Macfarlane hints RBA may yet lift rates
While the chances of more official interest rates rises appear to be receding further every week, the speech by Reserve Bank governor Ian Macfarlane provides a warning that further rises in coming months can't yet be ruled out.
Another month of declining lending to owner-occupiers and investors confirms the borrowing surge is over for now and credit is coming back toward sustainability. But Macfarlane is at pains to point out that even the 20 per cent decline from a peak of $15 billion a month last October to $12 billion currently, still leaves lending for property at quite high levels. He's not yet convinced it won't bounce back, and wants to see further declines to lock in a more sustainable level of lending. Although there are signs of a slowdown in certain sectors of the housing market – such as inner-city apartments in Melbourne and Sydney – the RBA is unsure whether the property boom has abated.
At the same time the time is fast approaching when interest rates elsewhere in the world, notably the US, will likely be on the rise from multi-decade lows.
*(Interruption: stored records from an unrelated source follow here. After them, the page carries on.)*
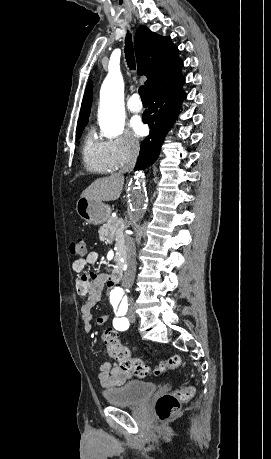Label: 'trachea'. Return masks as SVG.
I'll return each instance as SVG.
<instances>
[{"mask_svg":"<svg viewBox=\"0 0 271 459\" xmlns=\"http://www.w3.org/2000/svg\"><path fill=\"white\" fill-rule=\"evenodd\" d=\"M125 42H126V46H125L126 61L128 63V67L133 70L135 69V58H134L133 43L131 40L130 33H127ZM138 92H139L142 102H148L149 100L148 94H147L146 87L144 85L139 87Z\"/></svg>","mask_w":271,"mask_h":459,"instance_id":"3493384b","label":"trachea"}]
</instances>
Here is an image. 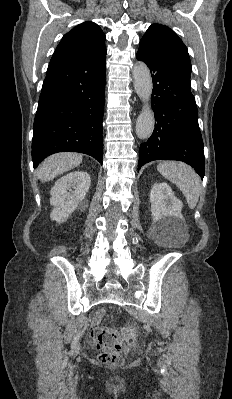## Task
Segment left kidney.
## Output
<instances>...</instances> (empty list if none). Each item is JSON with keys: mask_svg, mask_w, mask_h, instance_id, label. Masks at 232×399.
Returning a JSON list of instances; mask_svg holds the SVG:
<instances>
[{"mask_svg": "<svg viewBox=\"0 0 232 399\" xmlns=\"http://www.w3.org/2000/svg\"><path fill=\"white\" fill-rule=\"evenodd\" d=\"M150 201L153 223L149 233L154 241H180L188 237V225L181 213L183 203L168 184H154Z\"/></svg>", "mask_w": 232, "mask_h": 399, "instance_id": "obj_1", "label": "left kidney"}]
</instances>
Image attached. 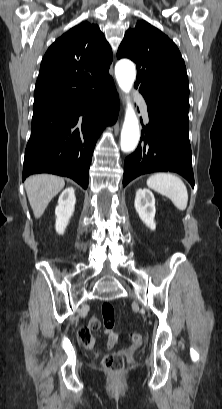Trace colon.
Segmentation results:
<instances>
[{"label":"colon","instance_id":"colon-1","mask_svg":"<svg viewBox=\"0 0 222 409\" xmlns=\"http://www.w3.org/2000/svg\"><path fill=\"white\" fill-rule=\"evenodd\" d=\"M101 313L106 329H112L115 323V312L111 303L105 302L101 307ZM80 339L85 342L90 338V334L86 327H82L78 331ZM131 339L134 343H141L142 337L139 333H133ZM103 366L106 370L112 373H119L124 369L125 360L121 354H108L103 357Z\"/></svg>","mask_w":222,"mask_h":409}]
</instances>
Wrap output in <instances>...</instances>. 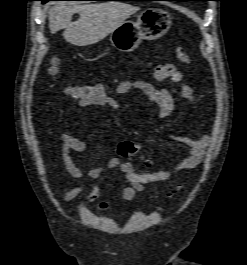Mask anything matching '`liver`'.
Instances as JSON below:
<instances>
[{
	"instance_id": "obj_1",
	"label": "liver",
	"mask_w": 247,
	"mask_h": 265,
	"mask_svg": "<svg viewBox=\"0 0 247 265\" xmlns=\"http://www.w3.org/2000/svg\"><path fill=\"white\" fill-rule=\"evenodd\" d=\"M138 10V7L120 2L95 4L57 2L48 13L49 28L52 34L65 29L63 37L68 43L88 46L111 34ZM75 13L80 17L72 22Z\"/></svg>"
}]
</instances>
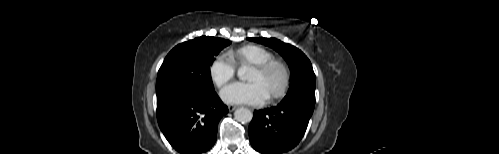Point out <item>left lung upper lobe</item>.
Returning a JSON list of instances; mask_svg holds the SVG:
<instances>
[{"label": "left lung upper lobe", "mask_w": 499, "mask_h": 154, "mask_svg": "<svg viewBox=\"0 0 499 154\" xmlns=\"http://www.w3.org/2000/svg\"><path fill=\"white\" fill-rule=\"evenodd\" d=\"M276 50L288 63L291 71V84L288 91L298 89L315 90V74L310 60L298 48L275 38H248Z\"/></svg>", "instance_id": "5c2ea615"}]
</instances>
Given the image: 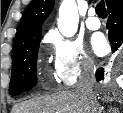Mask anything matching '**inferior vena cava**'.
Returning <instances> with one entry per match:
<instances>
[{
    "instance_id": "inferior-vena-cava-1",
    "label": "inferior vena cava",
    "mask_w": 123,
    "mask_h": 113,
    "mask_svg": "<svg viewBox=\"0 0 123 113\" xmlns=\"http://www.w3.org/2000/svg\"><path fill=\"white\" fill-rule=\"evenodd\" d=\"M95 82V66L88 63L81 75L79 76L76 85V93H78L88 107V113H97L98 103L93 92ZM99 113V112H98Z\"/></svg>"
}]
</instances>
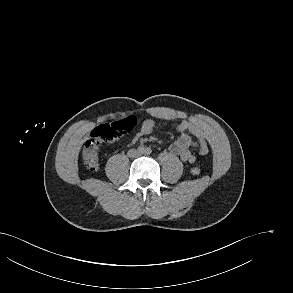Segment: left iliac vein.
Instances as JSON below:
<instances>
[{"label": "left iliac vein", "instance_id": "obj_1", "mask_svg": "<svg viewBox=\"0 0 293 293\" xmlns=\"http://www.w3.org/2000/svg\"><path fill=\"white\" fill-rule=\"evenodd\" d=\"M138 155H139V156L143 155V152H139Z\"/></svg>", "mask_w": 293, "mask_h": 293}]
</instances>
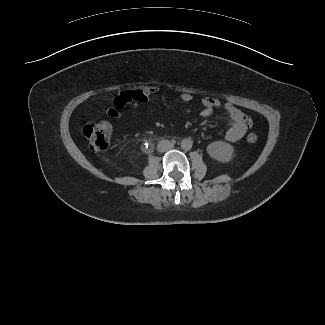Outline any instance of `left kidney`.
<instances>
[{"label": "left kidney", "instance_id": "obj_1", "mask_svg": "<svg viewBox=\"0 0 325 325\" xmlns=\"http://www.w3.org/2000/svg\"><path fill=\"white\" fill-rule=\"evenodd\" d=\"M207 152L211 158L227 163L234 157V149L231 144L223 141H215L207 146Z\"/></svg>", "mask_w": 325, "mask_h": 325}]
</instances>
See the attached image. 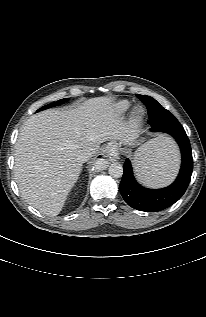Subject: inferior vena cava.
<instances>
[{"label":"inferior vena cava","mask_w":206,"mask_h":317,"mask_svg":"<svg viewBox=\"0 0 206 317\" xmlns=\"http://www.w3.org/2000/svg\"><path fill=\"white\" fill-rule=\"evenodd\" d=\"M93 155V151L91 150H81L78 154H77V159L81 162L84 163L86 162L90 157H92Z\"/></svg>","instance_id":"602c4592"}]
</instances>
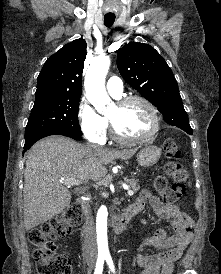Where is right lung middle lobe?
I'll list each match as a JSON object with an SVG mask.
<instances>
[{"label": "right lung middle lobe", "instance_id": "obj_1", "mask_svg": "<svg viewBox=\"0 0 221 274\" xmlns=\"http://www.w3.org/2000/svg\"><path fill=\"white\" fill-rule=\"evenodd\" d=\"M81 95L50 96L35 99L25 130V138L49 130L82 135L78 121Z\"/></svg>", "mask_w": 221, "mask_h": 274}]
</instances>
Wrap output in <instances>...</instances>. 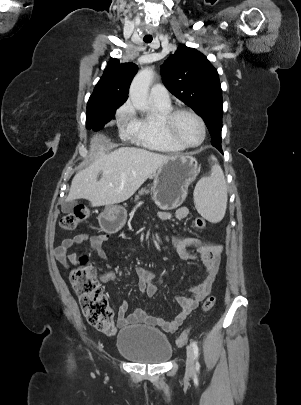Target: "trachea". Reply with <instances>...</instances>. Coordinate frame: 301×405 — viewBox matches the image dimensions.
I'll use <instances>...</instances> for the list:
<instances>
[{"instance_id": "trachea-1", "label": "trachea", "mask_w": 301, "mask_h": 405, "mask_svg": "<svg viewBox=\"0 0 301 405\" xmlns=\"http://www.w3.org/2000/svg\"><path fill=\"white\" fill-rule=\"evenodd\" d=\"M143 40L145 43H151L153 38H152V36L149 35V36H145Z\"/></svg>"}]
</instances>
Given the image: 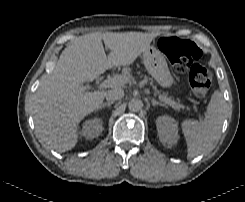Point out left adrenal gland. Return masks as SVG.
<instances>
[{
  "instance_id": "left-adrenal-gland-1",
  "label": "left adrenal gland",
  "mask_w": 245,
  "mask_h": 202,
  "mask_svg": "<svg viewBox=\"0 0 245 202\" xmlns=\"http://www.w3.org/2000/svg\"><path fill=\"white\" fill-rule=\"evenodd\" d=\"M151 103H152L153 106L160 105V106H165V107H166L165 104H163V103H161V102H158V101H156V100H154V99H151Z\"/></svg>"
}]
</instances>
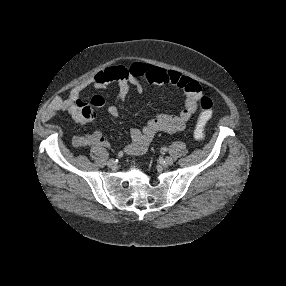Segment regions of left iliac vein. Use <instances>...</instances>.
Instances as JSON below:
<instances>
[{
	"instance_id": "left-iliac-vein-1",
	"label": "left iliac vein",
	"mask_w": 286,
	"mask_h": 286,
	"mask_svg": "<svg viewBox=\"0 0 286 286\" xmlns=\"http://www.w3.org/2000/svg\"><path fill=\"white\" fill-rule=\"evenodd\" d=\"M164 162H165V164H167V165H172V164L174 163V160H173V158H171V157H166V158L164 159Z\"/></svg>"
}]
</instances>
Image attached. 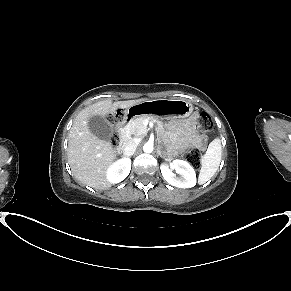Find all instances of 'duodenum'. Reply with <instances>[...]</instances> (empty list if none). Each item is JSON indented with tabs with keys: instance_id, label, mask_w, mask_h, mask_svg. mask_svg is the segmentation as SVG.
<instances>
[{
	"instance_id": "obj_1",
	"label": "duodenum",
	"mask_w": 291,
	"mask_h": 291,
	"mask_svg": "<svg viewBox=\"0 0 291 291\" xmlns=\"http://www.w3.org/2000/svg\"><path fill=\"white\" fill-rule=\"evenodd\" d=\"M143 112L139 109H131L130 112L126 115L125 119L123 120V122L121 123V125L119 126V134H120V138H121V144H125L128 141L129 135L128 132L124 129V127L130 123L134 117H136L137 115L142 114Z\"/></svg>"
}]
</instances>
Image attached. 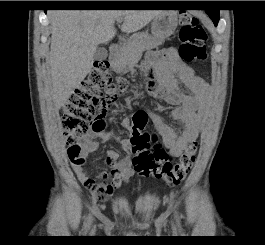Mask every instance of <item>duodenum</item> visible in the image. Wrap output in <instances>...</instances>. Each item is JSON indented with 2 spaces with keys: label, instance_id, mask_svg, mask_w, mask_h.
<instances>
[{
  "label": "duodenum",
  "instance_id": "1",
  "mask_svg": "<svg viewBox=\"0 0 265 245\" xmlns=\"http://www.w3.org/2000/svg\"><path fill=\"white\" fill-rule=\"evenodd\" d=\"M119 54V44L118 43H113L109 47V58L111 60H116L118 58Z\"/></svg>",
  "mask_w": 265,
  "mask_h": 245
}]
</instances>
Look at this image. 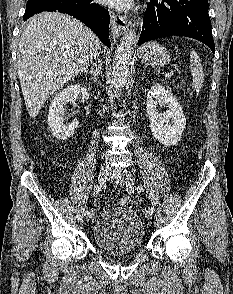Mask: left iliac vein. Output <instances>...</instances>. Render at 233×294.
<instances>
[{
  "mask_svg": "<svg viewBox=\"0 0 233 294\" xmlns=\"http://www.w3.org/2000/svg\"><path fill=\"white\" fill-rule=\"evenodd\" d=\"M111 177L116 181L117 184H119L120 186L124 185V181L127 179H130L132 181V185H134L133 180L131 179V176L129 174L128 171L124 170V169H115L112 173H111ZM142 211L145 212V216L147 219H151L152 218V213L147 212V208L143 207Z\"/></svg>",
  "mask_w": 233,
  "mask_h": 294,
  "instance_id": "1",
  "label": "left iliac vein"
}]
</instances>
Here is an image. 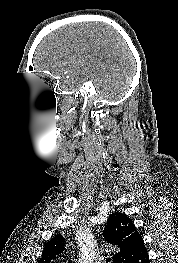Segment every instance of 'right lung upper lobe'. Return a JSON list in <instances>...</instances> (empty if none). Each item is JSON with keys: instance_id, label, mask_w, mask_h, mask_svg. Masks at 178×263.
Segmentation results:
<instances>
[{"instance_id": "1", "label": "right lung upper lobe", "mask_w": 178, "mask_h": 263, "mask_svg": "<svg viewBox=\"0 0 178 263\" xmlns=\"http://www.w3.org/2000/svg\"><path fill=\"white\" fill-rule=\"evenodd\" d=\"M105 240L118 249L113 254V263H132L140 254L146 251L143 238L132 221L122 213H113L103 231ZM64 239L57 234L46 245L38 263H50L56 255L64 251Z\"/></svg>"}]
</instances>
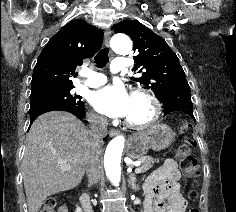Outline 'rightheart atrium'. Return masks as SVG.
<instances>
[{"instance_id": "1", "label": "right heart atrium", "mask_w": 236, "mask_h": 212, "mask_svg": "<svg viewBox=\"0 0 236 212\" xmlns=\"http://www.w3.org/2000/svg\"><path fill=\"white\" fill-rule=\"evenodd\" d=\"M88 118L91 122L96 123V124H101L104 122V119L93 111L89 113Z\"/></svg>"}]
</instances>
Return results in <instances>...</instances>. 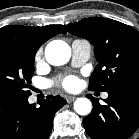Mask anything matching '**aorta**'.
I'll use <instances>...</instances> for the list:
<instances>
[{
    "label": "aorta",
    "instance_id": "obj_1",
    "mask_svg": "<svg viewBox=\"0 0 139 139\" xmlns=\"http://www.w3.org/2000/svg\"><path fill=\"white\" fill-rule=\"evenodd\" d=\"M71 56L69 45L62 40L51 41L45 48L47 62L54 66L66 64ZM74 110L79 115H88L92 110V103L88 98H77L74 102Z\"/></svg>",
    "mask_w": 139,
    "mask_h": 139
}]
</instances>
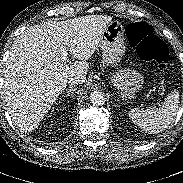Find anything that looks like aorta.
<instances>
[{"instance_id": "762f6f07", "label": "aorta", "mask_w": 183, "mask_h": 183, "mask_svg": "<svg viewBox=\"0 0 183 183\" xmlns=\"http://www.w3.org/2000/svg\"><path fill=\"white\" fill-rule=\"evenodd\" d=\"M90 101L93 105H103L105 103V95L101 91H93L90 94Z\"/></svg>"}]
</instances>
The world economy is really starting to pick up steam now and the inflation threat starting to re-emerge. Australia, Macfarlane says, will be boosted by this world recovery more than most given Asia is an engine of growth.
Housing loan commitments for owner-occupiers fell 4.3 per cent in February. Within the overall figure, lending for the purchase pf new dwellings rose 10.2 per cent while for purchases of existing dwellings fell 4.9 per cent. Lending to investors fell 2.6 per cent and is now 25 per cent below its October peak.